2019 – O Ano da Extinção

Por Vinicius Carlos Vieira e o1 de Setempo de 2010

Se a saga Crepúsculo não fez nada de bom pelo cinema, pelo menos possibilitou com que qualquer filme sobre os lendários sanguessugas pudessem cair nas graças dos fãs do gênero, por pior que fosse a produção, como uma bóia em um naufrágio, já que pior do que está, não poderia ficar. E é nesse vácuo que o misto de ficção e terror Daybreakers (que por aqui chegou às locadoras com o nome terrível de 2019 – O Ano da Extinção) fará a alegria de muita gente.

Primeiro de tudo por uma trama interessante, sobre um futuro recente onde a humanidade foi sobrepujada por uma população de vampiros, mas que, no ano do título nacional, acabam se vendo de frente com uma eminente escassez de seu alimento primordial: o sangue. É diante desse panorama que um vampiro hematologista de uma grande corporação, vai à busca de um substituto sintético e acaba indo de encontro à sua humanidade.

Na verdade, o que mais chama a atenção em tudo isso, é o quanto os diretores gêmeos alemães Michael e Peter Spiereg se divertem fazendo esse Daybreakers, construindo um mundo completo, uma sociedade que se sustenta narrativamente sozinha. Explorando extremamente bem esse paradoxo onde o mundo passa a viver enquanto a luz do sol se esconde, criando um monte de detalhes deliciosos, que extrapolam o clichê do vampiro a favor de sua história. Desde o jornal anunciando o alto nível de queimadas florestais causadas por combustões de vampiros ao sol, até um “alerta de UV” dos carros e mais um monte de “brincadeiras” com o tema que farão o espectador se aproximar mais ainda da trama.

Mas, talvez esse cuidado exacerbado reflita diretamente em uma narrativa pouco inspirada, que, por mais que consiga equilibrar bem todos conflitos da trama, fazendo tudo caminhar com propriedade para um final, que, se não é o mais empolgante, é, pelo menos coerente, acaba tomando uma proporção global demais ao mesmo tempo em que não parece ter vontade de sair daquela cidade. Sem saber exatamente até onde aquele crescimento da tal subespécie se dá, fica difícil entender, e até imaginar, até onde aquela própria sociedade “vampírica” se estende, mesmo que no final encare tudo como a apoteose de um novo mundo.

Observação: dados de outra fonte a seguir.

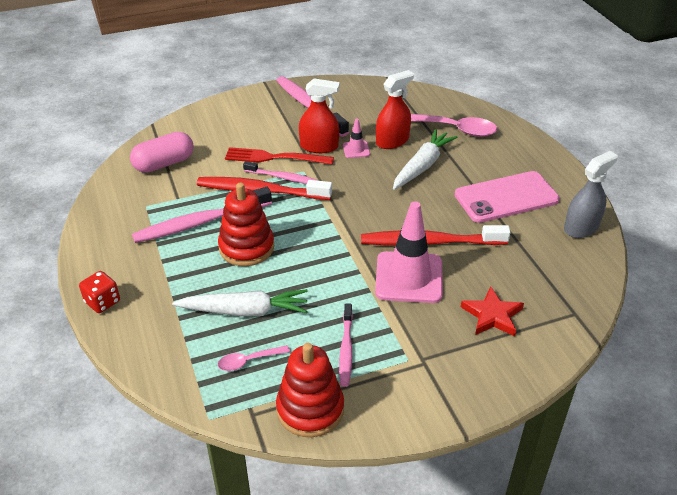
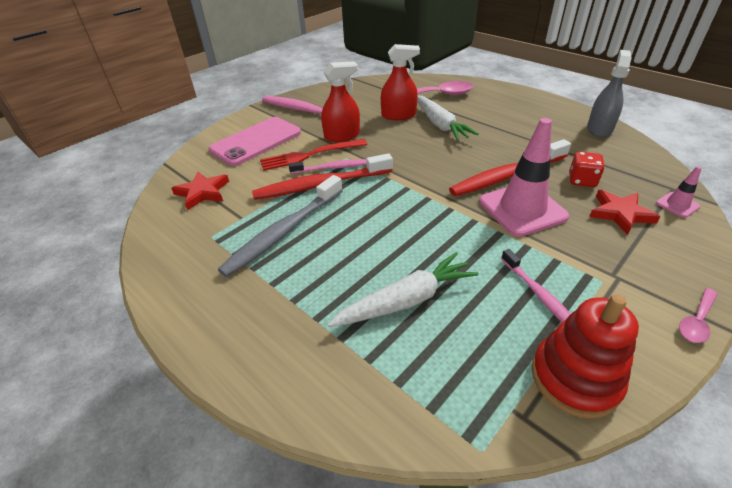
camera: 25 degrees left, 0 degrees up
red dice [79,271,120,313] -> red dice moved to [569,152,605,187]
pink capsule [130,132,193,173] -> red star [171,171,229,210]
pink toothbrush [132,187,272,243] -> grey toothbrush [218,175,343,277]
red stacking toy [218,183,274,266] -> none
pink spoon [218,345,290,371] -> pink spoon moved to [679,288,718,343]
pink traffic cone [343,119,370,158] -> pink traffic cone moved to [656,166,701,218]
red spray bottle [376,70,414,149] -> red spray bottle turned 60 degrees clockwise [381,44,420,120]
white carrot [393,129,458,190] -> white carrot turned 150 degrees clockwise [417,96,479,141]
pink phone [455,171,560,223] -> pink phone moved to [209,117,301,166]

Sobre tudo isso pelo menos, a dupla de diretores acaba mostrando um apuro visual interessante, que parece sempre preocupado com uma ou outra composição mais plástica, que acaba não movendo sua câmera com o mesmo apreço, mais ainda assim faz tudo funcionar visualmente, principalmente por uma combinação bacana entre CGI e maquiagem que tempera tudo com gore (e ainda um visual bacana de ambas espécies de vampiros) suficiente para agradas aos amantes do gênero.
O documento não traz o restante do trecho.